━━ Input records
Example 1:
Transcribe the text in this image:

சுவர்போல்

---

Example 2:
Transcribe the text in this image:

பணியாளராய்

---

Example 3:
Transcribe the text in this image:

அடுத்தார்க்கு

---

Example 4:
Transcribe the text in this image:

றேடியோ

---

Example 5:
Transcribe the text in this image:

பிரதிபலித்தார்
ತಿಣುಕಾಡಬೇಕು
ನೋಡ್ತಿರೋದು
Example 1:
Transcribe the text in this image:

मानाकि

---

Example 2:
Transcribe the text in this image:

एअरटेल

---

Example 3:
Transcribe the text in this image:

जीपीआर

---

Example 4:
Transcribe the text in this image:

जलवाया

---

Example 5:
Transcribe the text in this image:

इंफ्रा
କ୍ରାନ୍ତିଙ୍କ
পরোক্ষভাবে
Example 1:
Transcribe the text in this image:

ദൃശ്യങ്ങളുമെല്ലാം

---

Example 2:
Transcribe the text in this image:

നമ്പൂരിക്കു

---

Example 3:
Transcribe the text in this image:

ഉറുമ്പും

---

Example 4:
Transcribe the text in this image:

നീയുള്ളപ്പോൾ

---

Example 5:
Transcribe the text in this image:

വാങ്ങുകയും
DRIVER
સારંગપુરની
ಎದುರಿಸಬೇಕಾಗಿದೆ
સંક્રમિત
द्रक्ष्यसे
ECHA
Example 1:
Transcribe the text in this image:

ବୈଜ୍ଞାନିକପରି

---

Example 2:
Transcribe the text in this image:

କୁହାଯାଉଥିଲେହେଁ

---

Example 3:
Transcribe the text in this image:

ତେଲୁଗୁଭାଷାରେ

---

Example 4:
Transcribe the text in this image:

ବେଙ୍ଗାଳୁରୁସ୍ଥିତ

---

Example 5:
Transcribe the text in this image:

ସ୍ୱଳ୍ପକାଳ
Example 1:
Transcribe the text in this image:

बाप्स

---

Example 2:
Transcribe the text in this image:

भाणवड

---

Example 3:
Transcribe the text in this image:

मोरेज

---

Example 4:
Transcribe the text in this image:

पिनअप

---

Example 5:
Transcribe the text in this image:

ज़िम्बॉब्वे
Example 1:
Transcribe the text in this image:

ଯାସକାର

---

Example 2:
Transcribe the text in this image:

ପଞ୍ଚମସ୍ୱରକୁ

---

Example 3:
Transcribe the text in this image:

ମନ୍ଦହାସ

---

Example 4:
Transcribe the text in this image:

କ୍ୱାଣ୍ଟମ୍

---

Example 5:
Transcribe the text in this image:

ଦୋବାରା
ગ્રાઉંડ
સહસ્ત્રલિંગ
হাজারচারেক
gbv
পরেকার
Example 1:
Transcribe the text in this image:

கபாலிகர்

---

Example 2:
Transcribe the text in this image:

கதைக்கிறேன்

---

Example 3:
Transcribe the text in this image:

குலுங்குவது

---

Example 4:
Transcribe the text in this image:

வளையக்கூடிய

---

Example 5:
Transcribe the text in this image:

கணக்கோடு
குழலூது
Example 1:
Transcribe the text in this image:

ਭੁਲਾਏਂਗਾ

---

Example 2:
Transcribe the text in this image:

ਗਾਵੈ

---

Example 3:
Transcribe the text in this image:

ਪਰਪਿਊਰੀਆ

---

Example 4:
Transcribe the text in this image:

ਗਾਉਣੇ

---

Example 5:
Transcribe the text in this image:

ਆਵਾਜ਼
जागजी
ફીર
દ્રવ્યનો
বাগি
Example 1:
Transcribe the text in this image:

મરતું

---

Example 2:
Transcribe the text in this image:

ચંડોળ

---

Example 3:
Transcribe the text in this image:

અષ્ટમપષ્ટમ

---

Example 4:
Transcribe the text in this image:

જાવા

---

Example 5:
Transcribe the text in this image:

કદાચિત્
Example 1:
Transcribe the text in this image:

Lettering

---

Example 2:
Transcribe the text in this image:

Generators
━━━━
### Work request
Could you give every entry again, exactly as written?

### Answer for the task
Example 1:
Transcribe the text in this image:

சுவர்போல்

---

Example 2:
Transcribe the text in this image:

பணியாளராய்

---

Example 3:
Transcribe the text in this image:

அடுத்தார்க்கு

---

Example 4:
Transcribe the text in this image:

றேடியோ

---

Example 5:
Transcribe the text in this image:

பிரதிபலித்தார்
ತಿಣುಕಾಡಬೇಕು
ನೋಡ್ತಿರೋದು
Example 1:
Transcribe the text in this image:

मानाकि

---

Example 2:
Transcribe the text in this image:

एअरटेल

---

Example 3:
Transcribe the text in this image:

जीपीआर

---

Example 4:
Transcribe the text in this image:

जलवाया

---

Example 5:
Transcribe the text in this image:

इंफ्रा
କ୍ରାନ୍ତିଙ୍କ
পরোক্ষভাবে
Example 1:
Transcribe the text in this image:

ദൃശ്യങ്ങളുമെല്ലാം

---

Example 2:
Transcribe the text in this image:

നമ്പൂരിക്കു

---

Example 3:
Transcribe the text in this image:

ഉറുമ്പും

---

Example 4:
Transcribe the text in this image:

നീയുള്ളപ്പോൾ

---

Example 5:
Transcribe the text in this image:

വാങ്ങുകയും
DRIVER
સારંગપુરની
ಎದುರಿಸಬೇಕಾಗಿದೆ
સંક્રમિત
द्रक्ष्यसे
ECHA
Example 1:
Transcribe the text in this image:

ବୈଜ୍ଞାନିକପରି

---

Example 2:
Transcribe the text in this image:

କୁହାଯାଉଥିଲେହେଁ

---

Example 3:
Transcribe the text in this image:

ତେଲୁଗୁଭାଷାରେ

---

Example 4:
Transcribe the text in this image:

ବେଙ୍ଗାଳୁରୁସ୍ଥିତ

---

Example 5:
Transcribe the text in this image:

ସ୍ୱଳ୍ପକାଳ
Example 1:
Transcribe the text in this image:

बाप्स

---

Example 2:
Transcribe the text in this image:

भाणवड

---

Example 3:
Transcribe the text in this image:

मोरेज

---

Example 4:
Transcribe the text in this image:

पिनअप

---

Example 5:
Transcribe the text in this image:

ज़िम्बॉब्वे
Example 1:
Transcribe the text in this image:

ଯାସକାର

---

Example 2:
Transcribe the text in this image:

ପଞ୍ଚମସ୍ୱରକୁ

---

Example 3:
Transcribe the text in this image:

ମନ୍ଦହାସ

---

Example 4:
Transcribe the text in this image:

କ୍ୱାଣ୍ଟମ୍

---

Example 5:
Transcribe the text in this image:

ଦୋବାରା
ગ્રાઉંડ
સહસ્ત્રલિંગ
হাজারচারেক
gbv
পরেকার
Example 1:
Transcribe the text in this image:

கபாலிகர்

---

Example 2:
Transcribe the text in this image:

கதைக்கிறேன்

---

Example 3:
Transcribe the text in this image:

குலுங்குவது

---

Example 4:
Transcribe the text in this image:

வளையக்கூடிய

---

Example 5:
Transcribe the text in this image:

கணக்கோடு
குழலூது
Example 1:
Transcribe the text in this image:

ਭੁਲਾਏਂਗਾ

---

Example 2:
Transcribe the text in this image:

ਗਾਵੈ

---

Example 3:
Transcribe the text in this image:

ਪਰਪਿਊਰੀਆ

---

Example 4:
Transcribe the text in this image:

ਗਾਉਣੇ

---

Example 5:
Transcribe the text in this image:

ਆਵਾਜ਼
जागजी
ફીર
દ્રવ્યનો
বাগি
Example 1:
Transcribe the text in this image:

મરતું

---

Example 2:
Transcribe the text in this image:

ચંડોળ

---

Example 3:
Transcribe the text in this image:

અષ્ટમપષ્ટમ

---

Example 4:
Transcribe the text in this image:

જાવા

---

Example 5:
Transcribe the text in this image:

કદાચિત્
Example 1:
Transcribe the text in this image:

Lettering

---

Example 2:
Transcribe the text in this image:

Generators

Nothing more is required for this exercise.